### EXCERPT
== Segment start ==

The push is on to attract what are assumed to be millions of Chinese travelers over the next few years. At the recent NYU Hospitality Investment Conference in New York, China was the dominant subject. While that country is only part of the globalization of the hospitality industry, it is the biggest part -- both in terms of the great expansion of North America-based brands and as a source of guests for hotels that are doing better but still bumping along the bottom as far as room rates.
So powerful is the China factor that Starwood's top executives recently spent five weeks in Shanghai seeking to learn about the market. The industry faces two challenges:
1) Coming up with the right product for the Chinese market. Brands like Holiday Inn, Hilton, Sheraton and Super 8 are already strong in China, but they will be subsumed by domestic brands unless they manage to be incorporated into the Chinese consumer's mindset.
2) Marketing to those millions of potential outbound travelers -- often people who have never left their home country.
No question, many other brands will be following Starwood and Hilton in their outreach to Chinese travelers, but how much of their efforts will be similar? Take a look at these two brands. The Starwood initiative has been launched at 19 gateway cities around the world. It includes in-room tea kettles and instant noodles, slippers, translated welcome materials and on-site translation services. Restaurant menus will also be made available in Chinese and feature familiar favorites like congee, a Chinese breakfast delicacy.
At Hilton, the program is called Hilton Huanying, from the Chinese word for "welcome." Beginning in August, Chinese travelers will find amenities, service standards and dedicated staff training at 30 hotels involved in the launch.
Among the touches are: front desk associate fluent in Chinese; tea kettles, slippers and Chinese TV channels in the room; congee and chopsticks for breakfast.

== Segment end ==

### DIRECTIONS
A. Copy word for word the part of the article on hotels courting Chinese travelers starting with "At Hilton, the" and going on through "chopsticks for breakfast.".
B. Write what comes next in the article on hotels courting Chinese travelers, beginning right after its last sentence.
The records come from a separate source, unrelated to the article on hotels courting Chinese travelers.

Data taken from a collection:
== Segment start ==

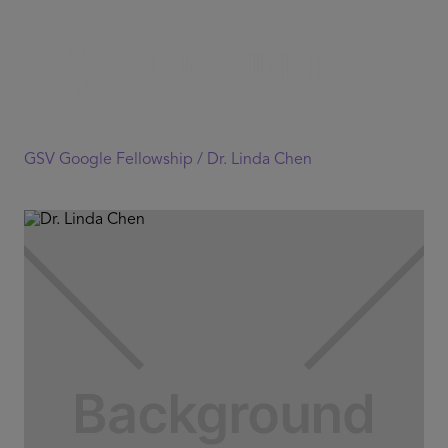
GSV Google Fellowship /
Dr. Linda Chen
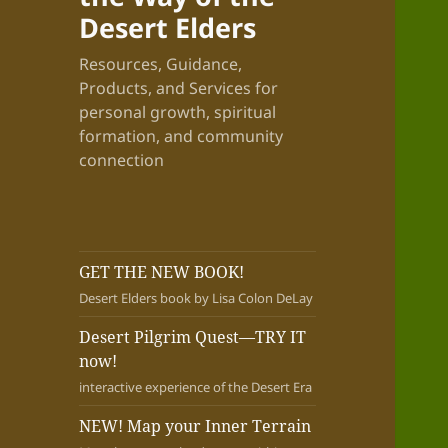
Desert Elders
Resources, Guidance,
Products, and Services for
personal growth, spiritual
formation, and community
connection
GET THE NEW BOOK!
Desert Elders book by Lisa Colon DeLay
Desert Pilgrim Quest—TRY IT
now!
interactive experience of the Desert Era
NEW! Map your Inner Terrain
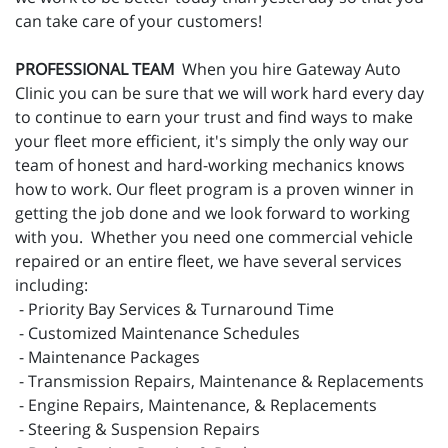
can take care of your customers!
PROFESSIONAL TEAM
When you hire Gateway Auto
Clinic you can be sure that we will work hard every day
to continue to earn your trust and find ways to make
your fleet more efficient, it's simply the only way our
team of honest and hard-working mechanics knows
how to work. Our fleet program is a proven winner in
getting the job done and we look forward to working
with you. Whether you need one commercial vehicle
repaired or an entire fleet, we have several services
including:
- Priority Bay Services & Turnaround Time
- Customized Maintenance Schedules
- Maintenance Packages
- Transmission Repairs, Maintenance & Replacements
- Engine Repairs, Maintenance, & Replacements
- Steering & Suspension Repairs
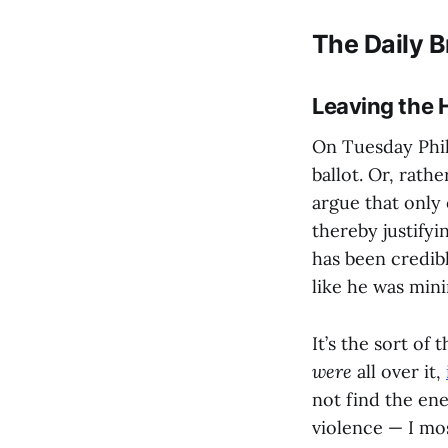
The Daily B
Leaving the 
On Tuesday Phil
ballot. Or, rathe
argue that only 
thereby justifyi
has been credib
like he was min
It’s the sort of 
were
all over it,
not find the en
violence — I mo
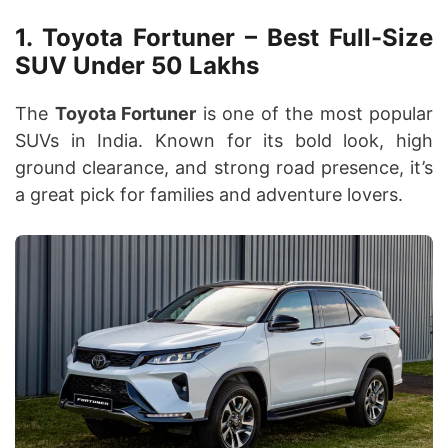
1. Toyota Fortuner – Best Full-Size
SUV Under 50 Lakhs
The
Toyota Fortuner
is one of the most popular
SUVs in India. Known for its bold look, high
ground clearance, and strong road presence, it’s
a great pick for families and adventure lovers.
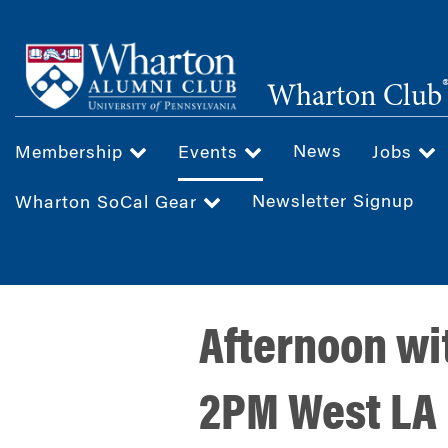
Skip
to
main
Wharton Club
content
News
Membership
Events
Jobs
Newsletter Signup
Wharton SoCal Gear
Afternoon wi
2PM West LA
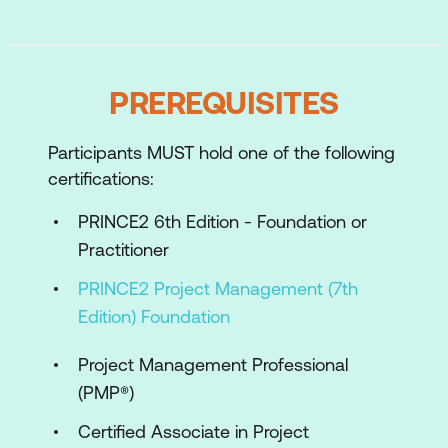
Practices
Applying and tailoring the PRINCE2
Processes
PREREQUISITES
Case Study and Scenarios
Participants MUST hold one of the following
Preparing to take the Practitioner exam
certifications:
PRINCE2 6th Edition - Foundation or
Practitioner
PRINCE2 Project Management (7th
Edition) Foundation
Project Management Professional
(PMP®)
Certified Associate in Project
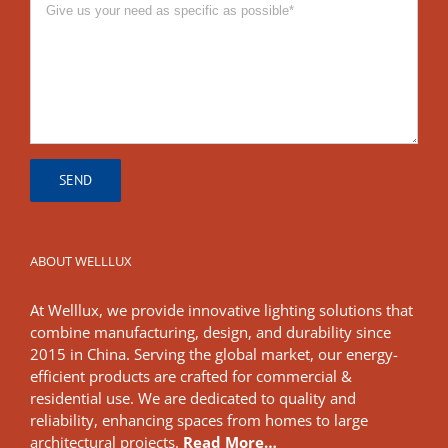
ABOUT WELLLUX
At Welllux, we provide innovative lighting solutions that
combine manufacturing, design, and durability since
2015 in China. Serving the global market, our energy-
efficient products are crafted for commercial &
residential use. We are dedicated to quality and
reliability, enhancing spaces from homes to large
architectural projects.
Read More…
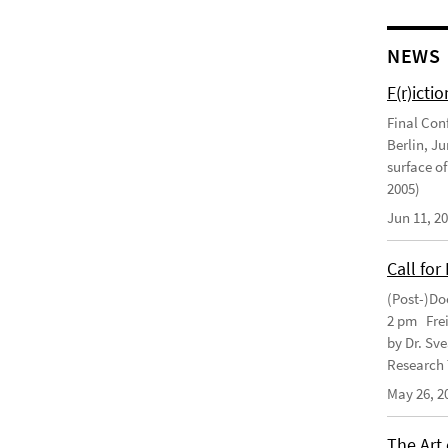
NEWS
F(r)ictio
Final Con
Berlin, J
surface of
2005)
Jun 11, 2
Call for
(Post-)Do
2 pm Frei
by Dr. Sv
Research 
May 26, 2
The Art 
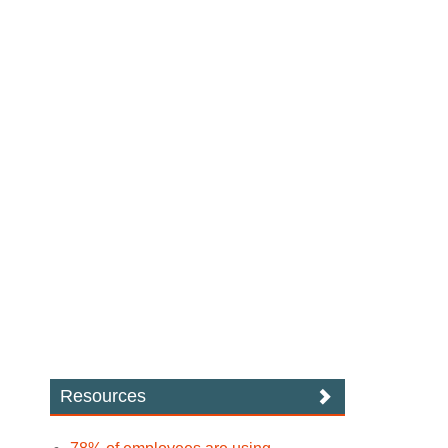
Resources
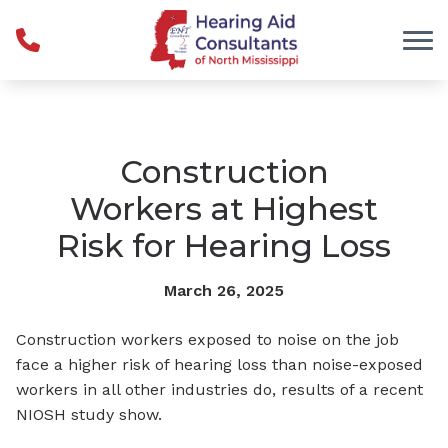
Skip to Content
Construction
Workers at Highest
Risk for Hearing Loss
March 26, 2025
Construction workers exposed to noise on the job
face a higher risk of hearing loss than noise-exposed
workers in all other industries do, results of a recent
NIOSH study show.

== Segment end ==

### ANSWERS TO THIS EXERCISE
A.
At Hilton, the program is called Hilton Huanying, from the Chinese word for "welcome." Beginning in August, Chinese travelers will find amenities, service standards and dedicated staff training at 30 hotels involved in the launch.
Among the touches are: front desk associate fluent in Chinese; tea kettles, slippers and Chinese TV channels in the room; congee and chopsticks for breakfast.

B.
So -- quite a few similarities. Make no mistake. The Chinese are already arriving. Chinese business at the W New York in Times Square grew 173% last year (from a small base, of course) and the increase at the St. Regis Monarch Beach in southern California was 140%. The Chinese, according to Starwood, are also growing in travel to Latin America (370% at a Sheraton in Mexico City and 264% at a hotel in Buenos Aires.)
Chinese enrollment in Starwood's loyalty program grew 71% in 2010, and they are now the second-largest base of active members, surpassing the U.K.
There are obstacles. It remains extremely difficult for a Chinese traveler to obtain a visa to the U.S. As Frits Van Paasschen, CEO of Starwood said, "The U.S. is the top international destination of choice for Chinese travelers and needs to better capitalize on profound travel trends from China and other markets like Brazil and India. Yet we make it incredibly difficult for travelers to visit. Visa reform doesn't require building infrastructure and is, in fact, totally self funding. This is about opening the door a little wider to make it easier for global outbound travelers to visit the United States."
Despite all that, the Chinese will be coming. Tea Kettles and congee are fine, but the stakes are really high. The U.S. brands that really make inroads in China will have a jump start on Chinese travelers who will seek out those same brands when they travel. But the marketing message for those travelers will also be crucial, and will probably require some trial and error.
We've heard for decades about the marketing errors made by car companies and others as they sought to penetrate markets like Japan, but in China the stakes are higher, and mistakes will probably be costlier.
It's a situation where both speed and caution are the bywords, and will be worth watching. While Hilton and Starwood have come up with good basic approaches, all brands will have to find ways to distinguish themselves because everybody will be trumpeting their Chinese speakers, tea kettles and congee.